*TO DO*:
Render every line of text in the material as a JSON list of strings, one string per line, leaving out blank lines and the pictures.

*RECORDED INFORMATION*:
◇ ◇ ◇ ◇ ◇

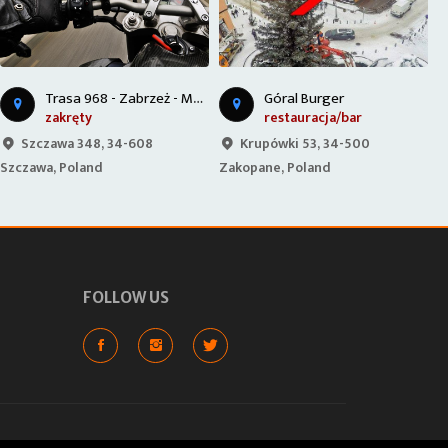
P
unkt widokowy - Gliczarów Górny
Góral Burger
restauracja/bar
punkt widokowy
Krupówki 53, 34-500
Gliczarów Górny 116F, 34-425
Zakopane, Poland
Gliczarów Górny, Poland
Ł
FOLLOW US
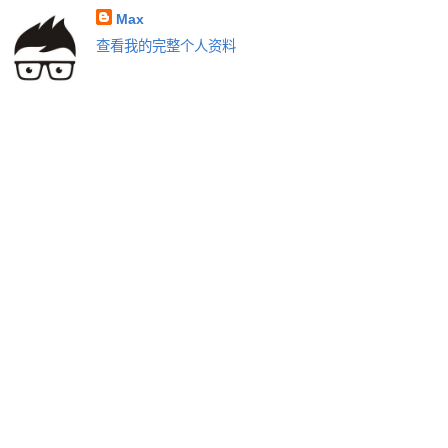
Max
查看我的完整个人资料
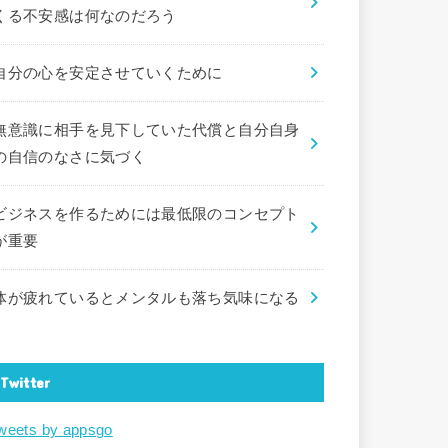
くる不安感は何なのだろう
自分の心を安定させていくために
無意識に相手を見下していた代償と自分自身
の自信のなさに気づく
ビジネスを作るためには最低限のコンセプト
が重要
体が疲れているとメンタルも落ち気味になる
Twitter
weets by appsgo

◇ ◇ ◇ ◇ ◇

*RESPONSE*:
[
  "P",
  "unkt widokowy - Gliczarów Górny",
  "Góral Burger",
  "restauracja/bar",
  "punkt widokowy",
  "Krupówki 53, 34-500",
  "Gliczarów Górny 116F, 34-425",
  "Zakopane, Poland",
  "Gliczarów Górny, Poland",
  "Ł",
  "FOLLOW US",
  "Max",
  "查看我的完整个人资料",
  "くる不安感は何なのだろう",
  "自分の心を安定させていくために",
  "無意識に相手を見下していた代償と自分自身",
  "の自信のなさに気づく",
  "ビジネスを作るためには最低限のコンセプト",
  "が重要",
  "体が疲れているとメンタルも落ち気味になる",
  "Twitter",
  "weets by appsgo"
]